• San Valentín



El fin del glamour

Romance on-line
El fin del glamour
Promiscuas sentimentales

Las primeras telenovelas, como las leyendas medievales, exaltaban a las heroínas haciéndolas -al menos al comienzo de la historia- seres ideales, etéreas, casi fuera de este mundo. En la telenovela moderna las mujeres que enamoran son muy terrenas. No necesitan de idealizaciones. Como corresponde al mundo en que vivimos, son profesionales, autosuficientes y cometen tantos errores que no pueden ya esperar una veneración irreal.







El trabajo de una heroína puede ser tan importante como el amor. Lo vemos en el caso de Paulina y Juan Cristóbal, de Mundo De Fieras, que son esposos, amantes y colegas. Lo mismo sucedía con Lucero y Jorge Salinas, ambos abogados en Mi Destino Eres Tú. Las oficinas y otros lugares de trabajo se han convertido en espacios para el romance donde las parejas aprenden a conocerse y a evaluarse como personas y como colaboradores laborales. Esto lo hemos visto en La Fea Más Bella.

En Las Dos Caras de Ana, cuando la heroína desea ejecutar su venganza se convierte en la glamorosa y enigmática Marcia, pero su verdadera personalidad es la de una chica sin artificios, que anda en jeans, estudia teatro y  trabaja de asistente de una anciana millonaria. Con esa personalidad fresca y natural es con la que seduce a Rafael, el hombre que ama. En la telenovela del segundo milenio, el artificio y los disfraces tienen una connotación negativa. Por eso, ahora las villanas son adulteradas y artificiales como Irene, de Las Dos Caras De Ana, y  La Oxigenada, de La Fea Más Bella.

No es de sorprender entonces que sea en el Tercer Milenio donde triunfan heroínas tan atípicas que  ni siquiera corresponden a los cánones de belleza reconocibles. ¿En qué otro siglo iba a existir una heroína obesa? Pues hace un par de años vimos a Natalia Streignard subir unas libritas, y ponerse otras de utilería para convertirse en Mi Gorda Bella.

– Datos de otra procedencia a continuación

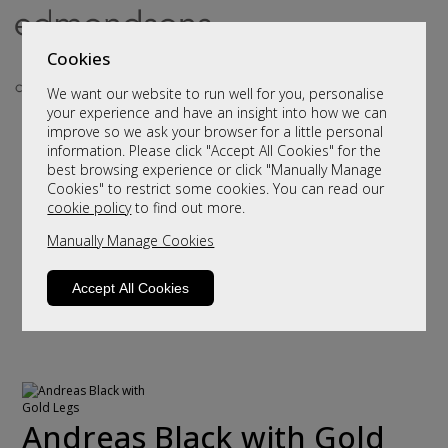
Cookies
We want our website to run well for you, personalise
your experience and have an insight into how we can
improve so we ask your browser for a little personal
information. Please click "Accept All Cookies" for the
best browsing experience or click "Manually Manage
Cookies" to restrict some cookies. You can read our
cookie policy
to find out more.
Manually Manage Cookies
Accept All Cookies
Andreas Black with Gold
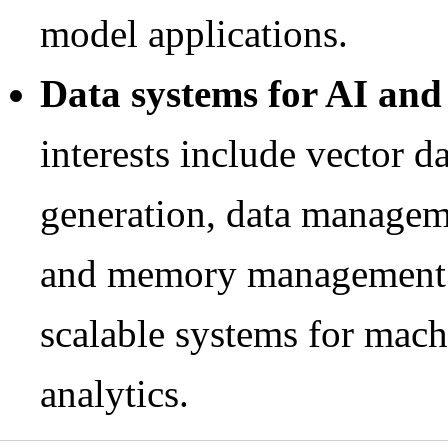
model applications.
Data systems for AI and
interests include vector d
generation, data managem
and memory management f
scalable systems for mach
analytics.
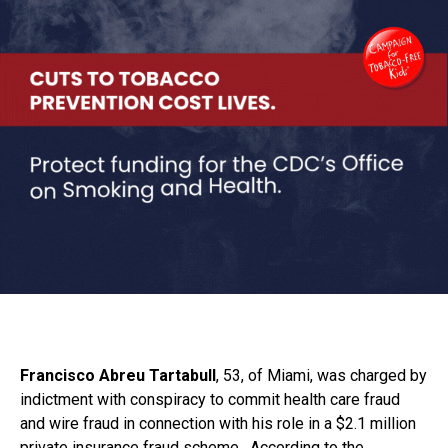
Francisco Abreu Tartabull
, 53, of Miami, was charged by
indictment with conspiracy to commit health care fraud
and wire fraud in connection with his role in a $2.1 million
private insurance fraud scheme. According to the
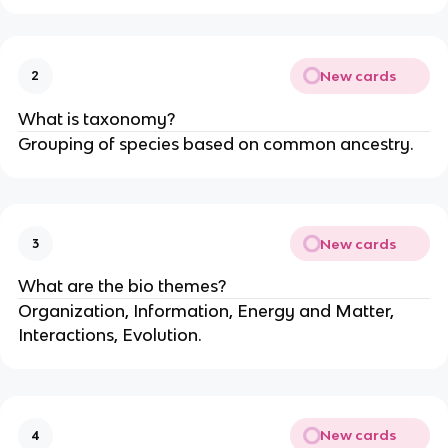
New cards
2
What is taxonomy?
Grouping of species based on common ancestry.
New cards
3
What are the bio themes?
Organization, Information, Energy and Matter,
Interactions, Evolution.
New cards
4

Este milenio ha visto nacer a la Cenicienta más "sui generis" de la historia. Una mujer  dotada de un cerebro tan grande como su lealtad, pero que es también un personaje que en el pasado hubiese sido más causa de risa que de amor, debido a su pésimo gusto para vestirse, su poca delicadeza para reírse ¡y ese bigote que le ha valido el apodo de Tlacoyo Bigotón! Llámese Betty, Lety o como quiera, la famosa "fea" demuestra que los días de la heroína que se pasaba horas acicalándose para el galán ya no existen.